BANDA ACEH – Kepolisian Daerah Aceh menemukan 20 hektare ladang ganja yang tersebar di beberapa titik dalam Operasi Antik Seulawah 2026. Polisi memusnahkan 3 hektare di antaranya pada Rabu kemarin.
“Dalam operasi ini kami menemukan sekitar 20 hektare ladang ganja yang tersebar di beberapa titik dengan taksiran hasil panen mencapai 50 ton.
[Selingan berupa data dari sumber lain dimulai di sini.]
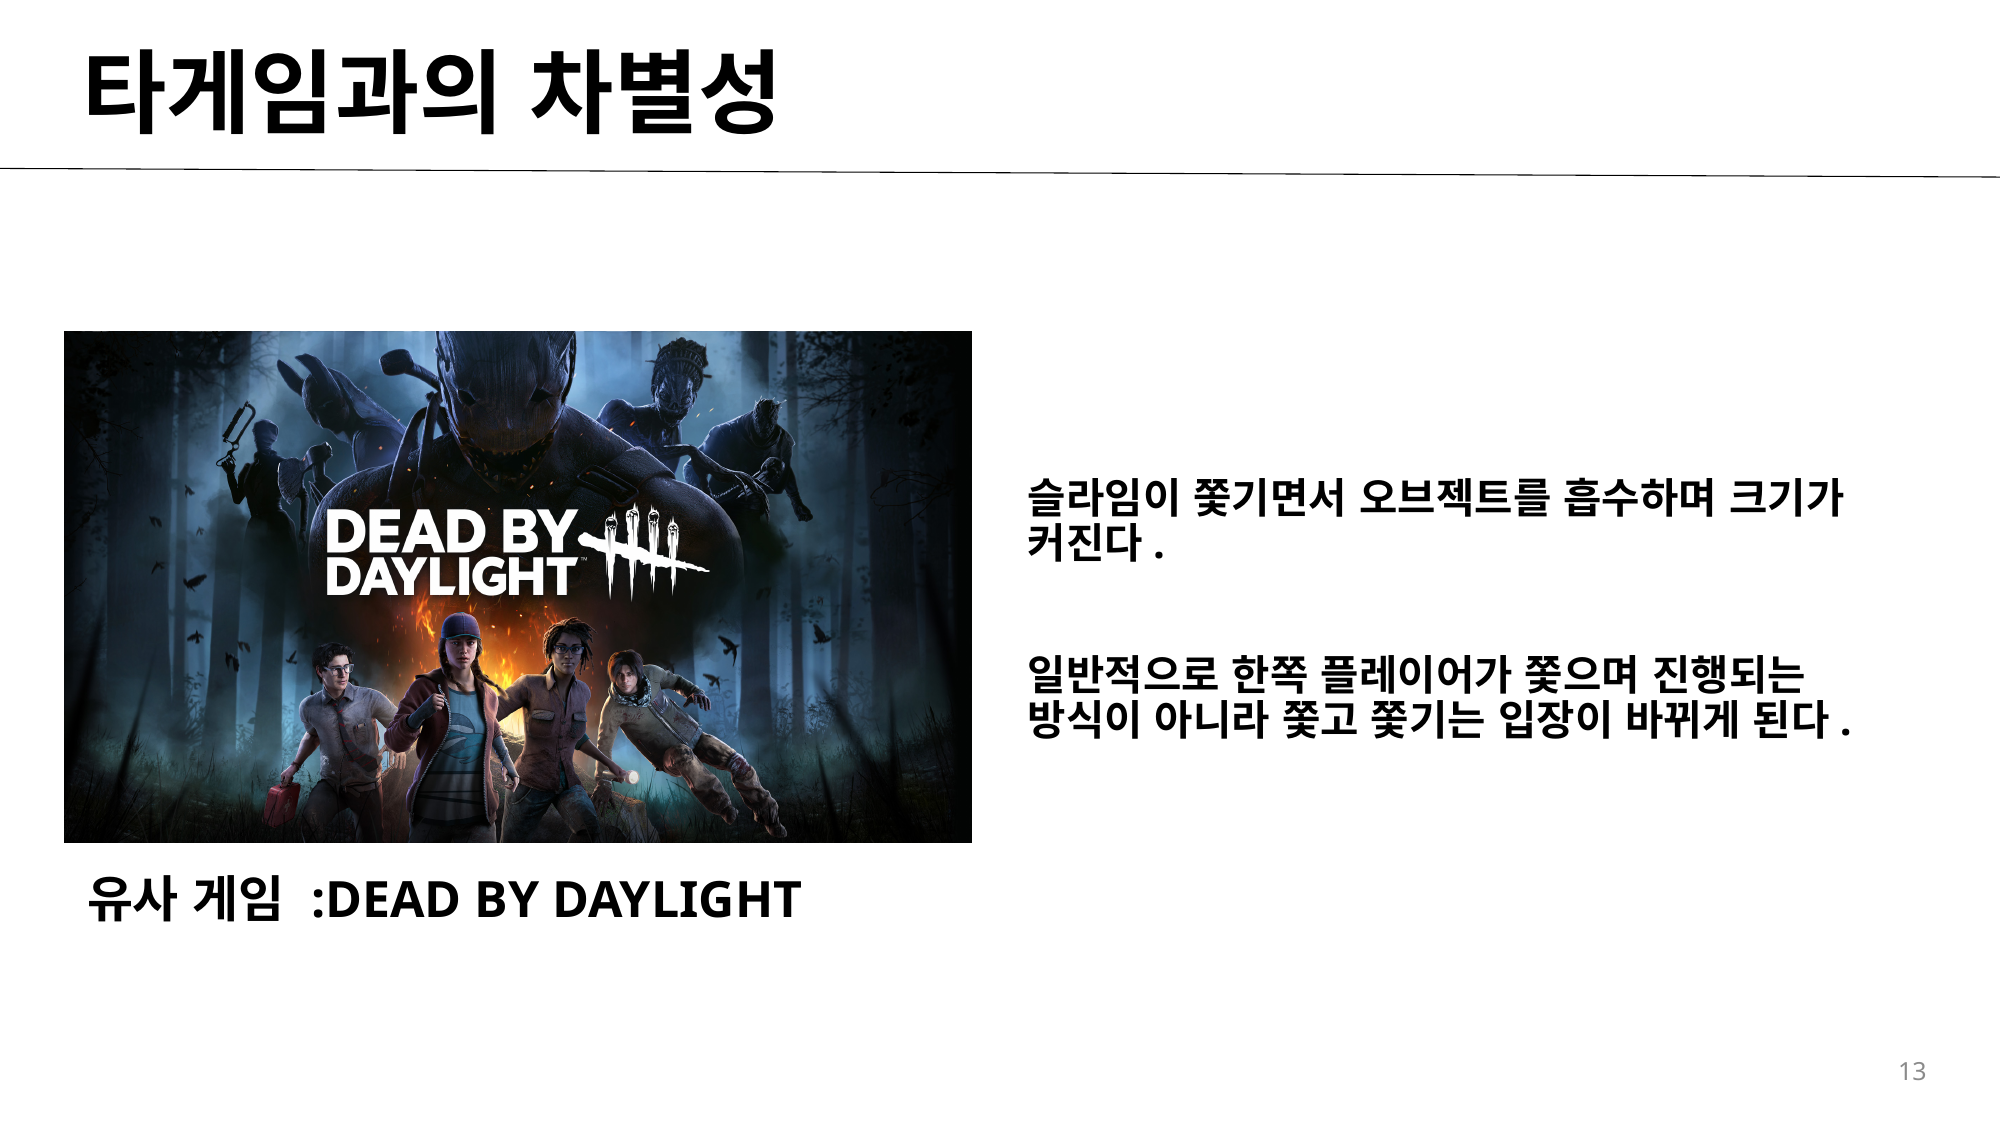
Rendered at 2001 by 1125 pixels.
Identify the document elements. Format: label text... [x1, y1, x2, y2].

picture [64, 331, 972, 843]
text_box 유사 게임 :DEAD BY DAYLIGHT [72, 859, 818, 935]
list 슬라임이 쫓기면서 오브젝트를 흡수하며 크기가 커진다. 일반적으로 한쪽 플레이어가 쫓으며 진행되는 방식이 아니라 쫓고 쫓기는 입장이 바뀌게 된다. [1012, 470, 1936, 767]
slide_number 13 [1491, 1042, 1942, 1103]
text_box 타게임과의 차별성 [67, 26, 986, 152]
Namun, yang dimusnahkan di Lampanah, Aceh Besar, hari ini seluas tiga hektare,” kata Kapolda Aceh Inspektur Jenderal Marzuki Ali Basyah dikutip dari keterangan tertulis, Kamis, 30 April 2026.
Marzuki menuturkan pemusnahan dilakukan pada Rabu, 29 April 2026. Pihaknya bekerja sama dengan tim gabungan Tentara Nasional Indonesia, pemerintah daerah, Bhayangkari dan petani muda milenial Aceh.
Ia mengatakan petani muda yang dilibatkan dalam pemusnahan ini diharapkan menjadi agen perubahan yang memberikan sosialisasi dan edukasi kepada masyarakat agar mengganti tanaman ganja dengan komoditas produktif, seperti kopi, sayur-mayur, dan tanaman bernilai ekonomi lainnya.
Ia menuturkan Aceh tidak boleh lagi dikenal sebagai daerah penanaman ganja. Oleh karena itu, pihaknya mengambil langkah tegas berupa pemusnahan ladang yang diiringi dengan pendekatan preventif melalui edukasi, pemberdayaan masyarakat, dan penguatan ekonomi alternatif.
Ia mengajak tokoh masyarakat, aparatur desa, hingga generasi muda untuk tidak ragu melaporkan jika menemukan indikasi penyalahgunaan atau peredaran narkoba di lingkungannya.
“Pemberantasan narkoba bukan hanya tugas Polri, tetapi tanggung jawab bersama. Ketika masyarakat berani bersuara dan peduli, maka ruang gerak pelaku akan semakin sempit,” ujar dia.